Ces quelques lignes pour signaler aux lecteurs de ce blog la soutenance de la thèse de M. Zakaria Meliani, intervenue le 4 mars 2014, sur un sujet très intéressant: « Finance islamique et immobilier au Maroc ».

Ce travail, qui était dirigé par le professeur Renaud Mortier, de l’Université de Rennes 1, également directeur du Centre de droit des affaires de cette université, s’inscrivait dans le domaine de recherche sur la finance islamique, qui a déjà fait l’objet de nombreux travaux. Le thème précis traité par M. Meliani ne l’avait pas été, et la lecture de sa thèse, qui évoque un certain nombre d’institutions déjà connues et les rapproche des opérations immobilières, sera particulièrement apprécié de ceux qui étudient la finance islamique.

Parmi les institutions évoquées, on signalera notamment, au-delà de la prohibition bien connue du Riba, c’est-à-dire de l’intérêt, les contrats de Mourabaha (contrat d’achat-revente), de Moucharaka (contrat de société), d’Ijara wa iqtina (contrat de bail), ainsi que les Sukuk (titres obligataires islamiques). 

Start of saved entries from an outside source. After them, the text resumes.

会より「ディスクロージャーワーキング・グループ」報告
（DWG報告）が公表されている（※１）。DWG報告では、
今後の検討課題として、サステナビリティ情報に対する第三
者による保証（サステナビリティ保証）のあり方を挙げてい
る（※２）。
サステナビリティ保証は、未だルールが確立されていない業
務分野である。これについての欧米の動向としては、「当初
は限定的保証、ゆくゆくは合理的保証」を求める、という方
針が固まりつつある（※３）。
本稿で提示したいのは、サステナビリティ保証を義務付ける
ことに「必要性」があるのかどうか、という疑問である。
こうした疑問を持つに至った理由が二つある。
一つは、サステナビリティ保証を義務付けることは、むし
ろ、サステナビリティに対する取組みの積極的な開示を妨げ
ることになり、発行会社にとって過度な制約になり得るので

Au-delà du travail du doctorant, désormais docteur, la soutenance était particulièrement riche, et était assez proche d’un colloque sur la finance islamique, tout en ne perdant pas de vue le travail du candidat!  Le jury réunissait, outre le professeur Mortier, directeur des travaux, et l’auteur de ces lignes, rapporteur, le professeur Driss Khoudry, de la Faculté des sciences juridiques, économiques et sociales de Casablanca, Ain Chok, également rapporteur, le professeur Omar Ech-Cherif El Kettani, de la Faculté des sciences juridiques, économiques et sociales de Rabat, Agdal et le professeur Mohamed Naciri, de l’Etablissement Dar Al Hadith El Hassania, de Rabat.

Le candidat ayant eu la bonne idée de faire filmer l’intégralité de la soutenance, j’espère pouvoir insérer prochainement un lien vers la vidéo de ces « entretiens de la finance islamique », en attendant de pouvoir annoncer la publication de cet intéressant travail.